Exercise prompt => Look for the line that contains "received and show"; output that line and every line after it exactly, through the final line of the material below, and nothing else.

Input for this task =>

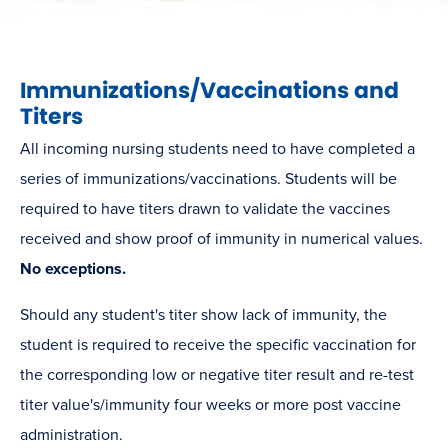
Immunizations/Vaccinations and
Titers
All incoming nursing students need to have completed a
series of immunizations/vaccinations. Students will be
required to have titers drawn to validate the vaccines
received and show proof of immunity in numerical values.
No
exceptions.
Should any student's titer show lack of immunity, the
student is required to receive the specific vaccination for
the corresponding low or negative titer result and re-test
titer value's/immunity four weeks or more post vaccine
administration.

Solved exercise =>
received and show proof of immunity in numerical values.
No
exceptions.
Should any student's titer show lack of immunity, the
student is required to receive the specific vaccination for
the corresponding low or negative titer result and re-test
titer value's/immunity four weeks or more post vaccine
administration.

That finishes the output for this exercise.